The disproportionate weight of a two-hundred-billion-dollar troll
Unlike the average random commenter, Musk has the means to make his provocations into reality – potentially affecting the fate of an entire company worth $35 billion, the livelihood of its 7,000-odd employees, the holdings of its shareholders, and the access and experience of an estimated 300 million active users worldwide.
It's been Elon Musk versus Twitter for the last few weeks, with the billionaire buying huge chunks of the company's stock, firing off salvos of suggestions for improving the platform (albeit deleted later in what may have been a fit of post-tweet regret), turning down a seat on the board, and most recently offering – or threatening – to simply buy out the whole company.
For onlookers, it's great entertainment. But for Twitter's other shareholders and its employees, including the executive leadership, it's drama that they neither want nor need. Musk is notorious for sending stock market valuations on a roller coaster ride with random tweets that may or may not be unfounded, and his sudden interest in Twitter has already first sent its share price skyward, then created a muddle of uncertainty around the company's fate.
Some former Twitter shareholders definitely haven't appreciated it, with one group filing a class action lawsuit against Musk earlier this month for failing to disclose his investment within the legally required window. Twitter employees, meanwhile, protested so vociferously that the company's management took the unprecedented step of organising an ask-me-anything town hall with Musk. (It was cancelled after he turned down the board seat.) And the leadership are clearly very wary of Musk's intentions, with the board's unanimous adoption of a poison pill to ward off the billionaire's buyout attempt underlining just how unwelcome his attentions are.
It's not the first time Elon Musk has gotten far too many people stirred up with provocative public statements or outlandish declarations which might or might not be indicative of his actual intentions.

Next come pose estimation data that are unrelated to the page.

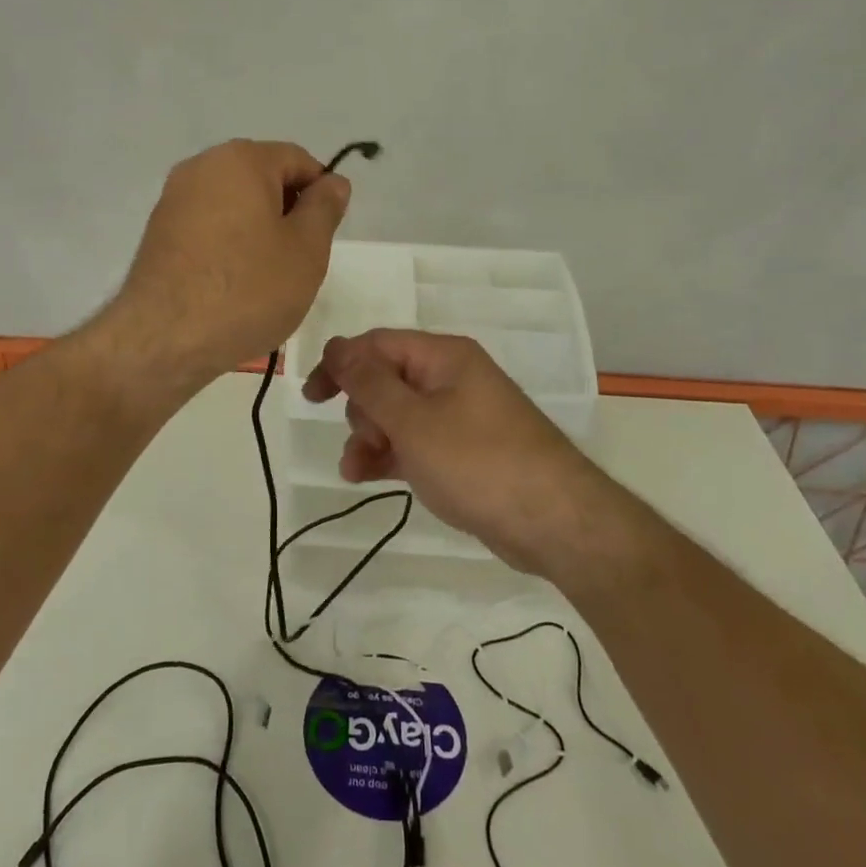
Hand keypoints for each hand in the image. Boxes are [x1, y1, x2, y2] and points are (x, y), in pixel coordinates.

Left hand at [104, 140, 350, 389]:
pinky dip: (228, 245)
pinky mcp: (158, 232)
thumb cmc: (248, 289)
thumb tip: (332, 181)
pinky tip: (233, 285)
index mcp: (241, 159)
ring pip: (235, 205)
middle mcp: (201, 166)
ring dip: (258, 231)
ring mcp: (174, 199)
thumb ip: (325, 208)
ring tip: (266, 278)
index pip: (298, 160)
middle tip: (299, 261)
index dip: (321, 193)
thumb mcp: (306, 249)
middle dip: (288, 213)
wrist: (165, 339)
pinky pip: (208, 226)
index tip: (325, 235)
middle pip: (262, 179)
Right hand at [302, 329, 630, 575]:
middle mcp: (451, 379)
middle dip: (361, 410)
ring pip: (396, 415)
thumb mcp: (413, 420)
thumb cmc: (477, 461)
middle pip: (386, 379)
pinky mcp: (462, 452)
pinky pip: (414, 442)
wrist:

Back in 2018, he got into serious trouble with regulators by casually tweeting about taking Tesla private; in late 2021, he used his sale of Tesla stock to publicly mock tax avoidance discussions; and in between, he's gotten into any number of open quarrels on Twitter with everyone from former Tesla CEO Martin Eberhard to former US presidential candidate Bernie Sanders.
In many ways, Musk is as much of a troll as any random commenter prodding up trouble on social media. His recent string of now-deleted suggestions for Twitter, which included removing the 'w' from the company's name, certainly have a trollish flavour to them, and his latest, deliberately cryptic tweet apparently spinning out the drama over buying Twitter is no improvement.
The missing word, said to be 'Tender', has observers speculating that he's preparing a tender offer for Twitter.
But unlike the average random commenter, Musk has the means to make his provocations into reality – in this case, potentially affecting the fate of an entire company worth roughly $35 billion (discounting the spike in valuation that Musk himself created), the livelihood of its 7,000-odd employees, the holdings of its shareholders, and the access and experience of an estimated 300 million active users worldwide. The drama becomes less entertaining from this perspective, and much more worrying. Even if Musk makes an about-face and lets the whole matter drop, the damage has already been done. Twitter's valuation has become uncomfortably volatile; shareholders' and employees' confidence has been shaken. Only the user base is benefiting right now, partly from the entertainment value of the whole drama and partly because Musk's suggestions for the company, however bizarre, have often been more or less in line with changes that users want to see.
And there lies the main problem with Elon-Musk-the-troll. As a Twitter user himself, with a keen sense of drama and what's apparently an equally keen enjoyment of the controversy he creates, he cuts a fine public entertainment figure, and a very popular one at that with over 80 million followers on the platform. But the troll also happens to be worth over $200 billion, and Elon-Musk-the-billionaire is a lot less entertaining to the much smaller number of people who have real skin in the game.
If there's any underlying takeaway from this month's ongoing drama, it may be the same one that social media users around the world have already realised: trolls aren't actually all that funny once you're the target. And when the troll is a billionaire, it's even less funny for those who have something tangible to lose.